The Great War still holds a fascination all of its own for countless millions. Ireland, with its strong traditions of folk and family memories, has particular reasons for remembering the co-incidence of the Great War with the Easter Rising and struggle for independence, and the subsequent Treaty and Partition of Ireland. It is estimated that 50,000 men from the Island of Ireland died fighting for the freedom of small nations in all the theatres of war from 1914-1918. Many were honoured, many were reviled, but all were remembered.


Since the official opening of the Messines Round Tower and Peace Park, and the substantial progress of the Northern Ireland Peace Process, the amount of interest being expressed by Irish people in the First World War has been quite overwhelming.

It is as if a dam-burst of silent concern and affection has been freed at last. Many people from Unionist and Nationalist backgrounds, who for whatever reason had previously rejected, suppressed, or never expressed personal interest in the subject, now have a deep longing to trace family involvement.
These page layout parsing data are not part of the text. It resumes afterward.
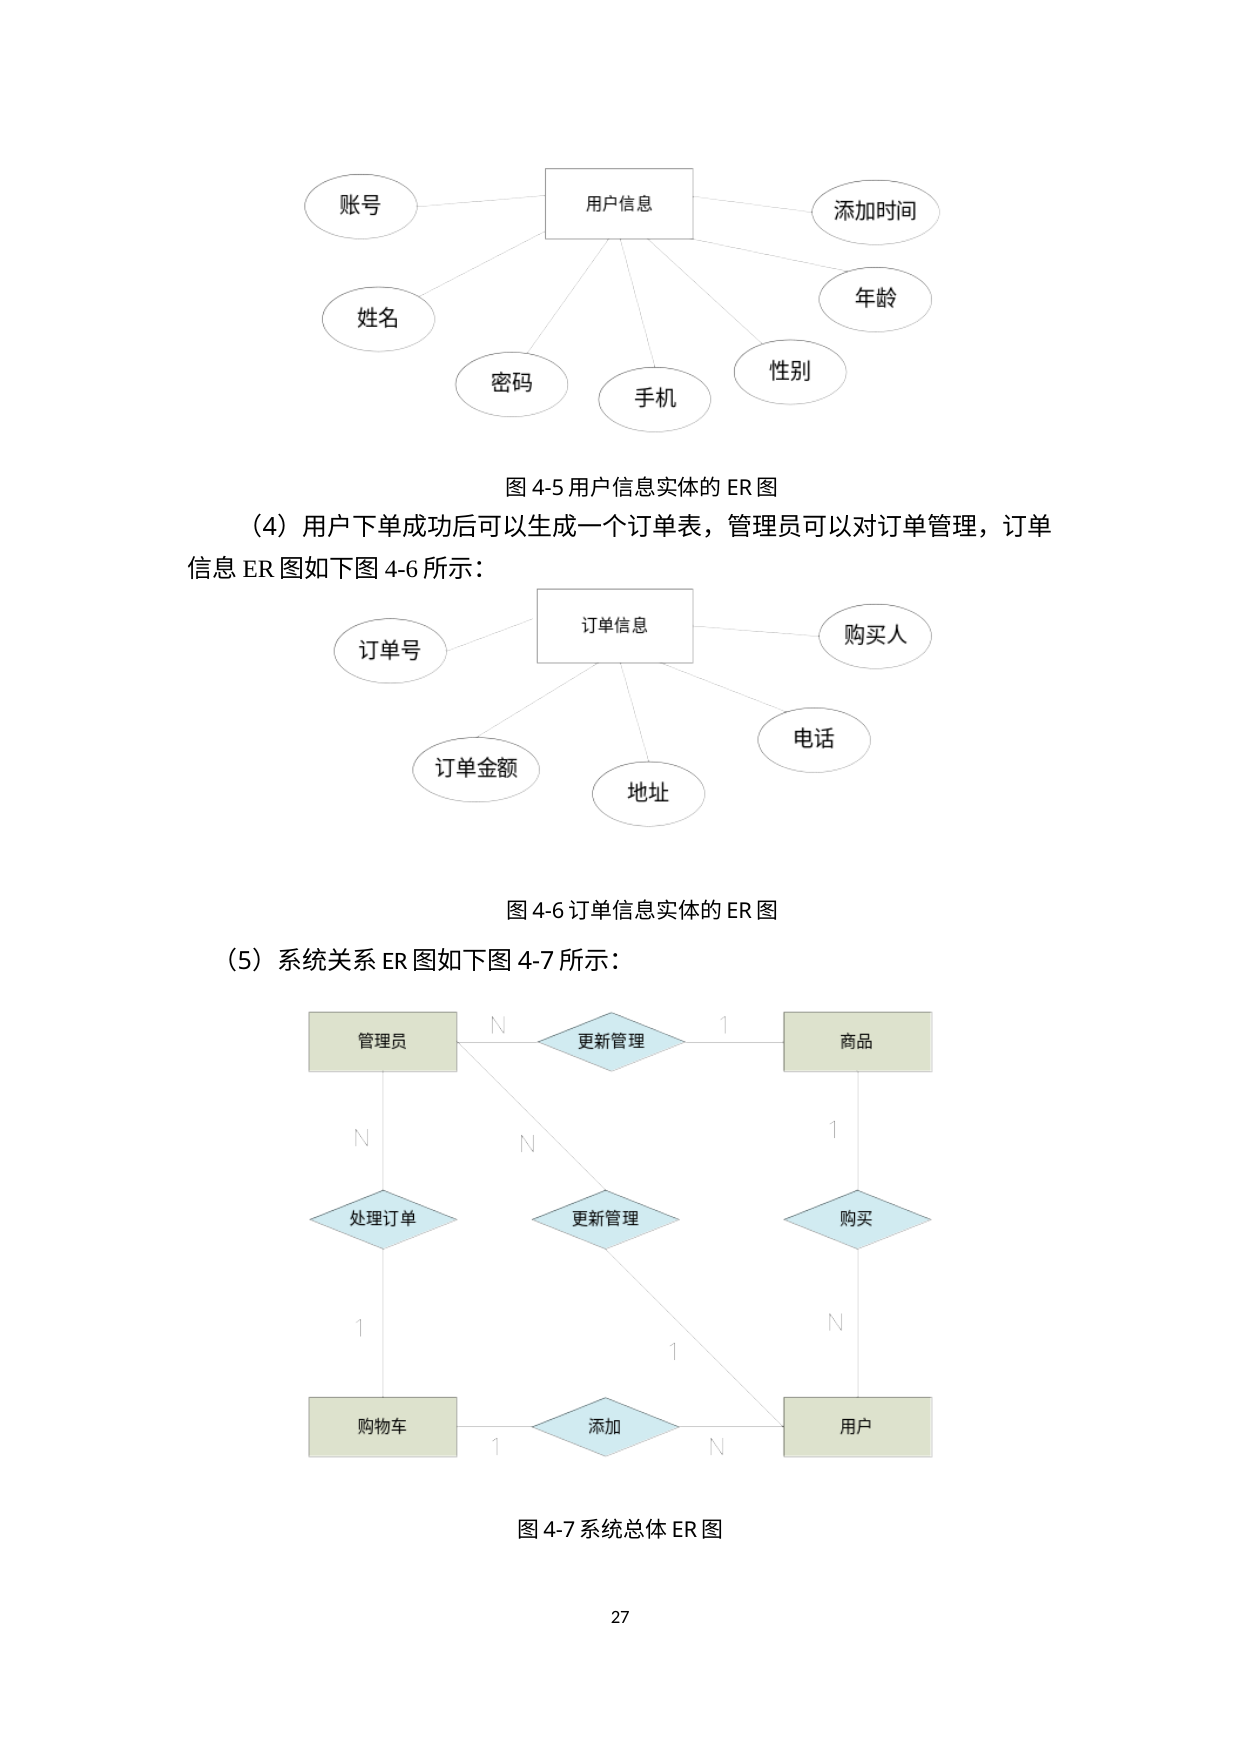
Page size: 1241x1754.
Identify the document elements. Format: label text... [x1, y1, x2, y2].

text （4）用户下单成功后可以生成一个订单表，管理员可以对订单管理，订单信息ER图如下图4-6所示： [187, 502, 1053, 586]
text 图4-5用户信息实体的 ER图 [187, 470, 1053, 502]
text （5）系统关系ER图如下图4-7所示： [187, 926, 1053, 991]
text 图4-7系统总体ER图 [187, 1512, 1053, 1544]
text 图4-6订单信息实体的ER图 [187, 893, 1053, 926]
Individual families, organisations and schools all organise visits to the battlefields, particularly in France and Flanders. Many organisations have come together to provide a primary reference service for families wishing to trace relatives' involvement in the great tragedy known as the Great War. In the Round Tower at Messines there is a list of all the men from the Island of Ireland who died in all the different theatres. John Condon was the youngest boy solider to die in the Great War. He was killed one week before his 14th birthday, in May 1915, as a result of a German gas attack on Mousetrap Farm in the Poelkapelle and Langemark area of Flanders. His body was only recovered in 1923, when he was identified by his solider number on his boot. The portion of the boot is now in the possession of his family in Waterford. He is buried in Poelkapelle Military Cemetery and his is the most visited grave on the Western Front.